Sieh genau hin und du wirst die Inschrift über den Säulen erkennen: „Dem deutschen Volke“. Diese Worte sind kein bloßes Ornament, sondern ein Symbol der Demokratie eines, das Feuer, Krieg, Teilung und Wiedervereinigung überstanden hat.
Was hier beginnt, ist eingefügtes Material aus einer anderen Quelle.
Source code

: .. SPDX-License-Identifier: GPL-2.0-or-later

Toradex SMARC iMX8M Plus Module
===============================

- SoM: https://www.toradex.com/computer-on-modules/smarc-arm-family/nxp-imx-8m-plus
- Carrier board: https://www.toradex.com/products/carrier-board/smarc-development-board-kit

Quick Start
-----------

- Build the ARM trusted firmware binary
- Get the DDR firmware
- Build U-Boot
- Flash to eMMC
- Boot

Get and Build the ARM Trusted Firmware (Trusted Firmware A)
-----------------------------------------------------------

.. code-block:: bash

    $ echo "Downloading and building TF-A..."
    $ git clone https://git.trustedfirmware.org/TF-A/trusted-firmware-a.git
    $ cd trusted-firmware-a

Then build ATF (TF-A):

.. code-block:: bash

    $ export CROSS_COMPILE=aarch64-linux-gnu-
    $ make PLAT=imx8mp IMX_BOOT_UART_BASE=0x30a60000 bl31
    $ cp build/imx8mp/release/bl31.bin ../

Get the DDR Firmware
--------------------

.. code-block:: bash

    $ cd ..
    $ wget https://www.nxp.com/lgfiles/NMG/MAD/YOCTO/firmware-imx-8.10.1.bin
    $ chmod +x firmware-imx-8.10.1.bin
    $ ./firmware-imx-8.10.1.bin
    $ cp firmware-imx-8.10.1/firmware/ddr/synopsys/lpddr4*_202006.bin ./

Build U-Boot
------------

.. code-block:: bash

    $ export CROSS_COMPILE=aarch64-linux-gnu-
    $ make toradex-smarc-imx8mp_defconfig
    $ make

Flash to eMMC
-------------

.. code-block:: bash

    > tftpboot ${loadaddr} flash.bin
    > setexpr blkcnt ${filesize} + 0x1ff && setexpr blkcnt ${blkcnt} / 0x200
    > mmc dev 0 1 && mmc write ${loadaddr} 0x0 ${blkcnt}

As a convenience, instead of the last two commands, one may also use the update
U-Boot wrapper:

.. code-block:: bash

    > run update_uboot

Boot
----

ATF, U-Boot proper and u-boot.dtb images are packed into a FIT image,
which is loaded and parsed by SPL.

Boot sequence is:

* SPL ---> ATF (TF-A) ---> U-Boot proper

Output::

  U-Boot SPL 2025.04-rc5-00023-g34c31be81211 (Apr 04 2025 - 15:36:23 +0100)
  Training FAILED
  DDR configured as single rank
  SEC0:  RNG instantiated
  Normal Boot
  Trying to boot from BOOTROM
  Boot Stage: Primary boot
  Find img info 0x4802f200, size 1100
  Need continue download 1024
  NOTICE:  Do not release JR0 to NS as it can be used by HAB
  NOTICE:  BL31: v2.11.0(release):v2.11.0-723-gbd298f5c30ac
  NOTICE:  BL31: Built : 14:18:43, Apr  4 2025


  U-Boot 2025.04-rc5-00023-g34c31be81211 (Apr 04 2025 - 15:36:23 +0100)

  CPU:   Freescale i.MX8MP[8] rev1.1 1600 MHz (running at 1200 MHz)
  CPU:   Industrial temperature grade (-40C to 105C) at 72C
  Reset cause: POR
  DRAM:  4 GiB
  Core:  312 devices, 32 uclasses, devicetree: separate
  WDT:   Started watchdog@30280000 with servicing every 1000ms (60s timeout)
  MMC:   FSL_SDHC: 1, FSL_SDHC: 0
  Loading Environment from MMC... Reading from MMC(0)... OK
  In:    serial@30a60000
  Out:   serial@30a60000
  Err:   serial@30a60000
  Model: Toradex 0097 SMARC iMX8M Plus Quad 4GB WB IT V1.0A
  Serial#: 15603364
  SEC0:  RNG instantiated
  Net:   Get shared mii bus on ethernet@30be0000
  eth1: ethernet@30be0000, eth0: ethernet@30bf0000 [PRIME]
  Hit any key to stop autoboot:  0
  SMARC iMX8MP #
Der Reichstag wurde 1894 als Sitz des Reichstags des Deutschen Kaiserreichs fertiggestellt. Er stand für nationale Einheit, doch seine Geschichte war alles andere als geradlinig. Im Jahr 1933 wurde das Gebäude durch einen verheerenden Brand schwer beschädigt. Die Nationalsozialisten nutzten dieses Ereignis, um Notverordnungen zu erlassen und ihre Macht zu festigen. Bis heute ist unklar, wer den Brand gelegt hat.
Während des Zweiten Weltkriegs verfiel der Reichstag weiter. 1945 war er ein zentrales Ziel in der Schlacht um Berlin. Das ikonische Bild sowjetischer Soldaten mit ihrer Flagge auf dem Dach ging um die Welt. In den Jahren der deutschen Teilung blieb das Gebäude weitgehend ungenutzt, direkt neben der Berliner Mauer.
Nach der Wiedervereinigung wurde der Reichstag vom britischen Architekten Norman Foster grundlegend restauriert. 1999 zog der Deutsche Bundestag ein. Die gläserne Kuppel symbolisiert Transparenz: Bürgerinnen und Bürger können über den Parlamentssaal hinwegsehen.
Heute ist der Reichstag ein lebendiges Denkmal nicht nur für Architektur, sondern für Deutschlands bewegte Geschichte und demokratische Entwicklung.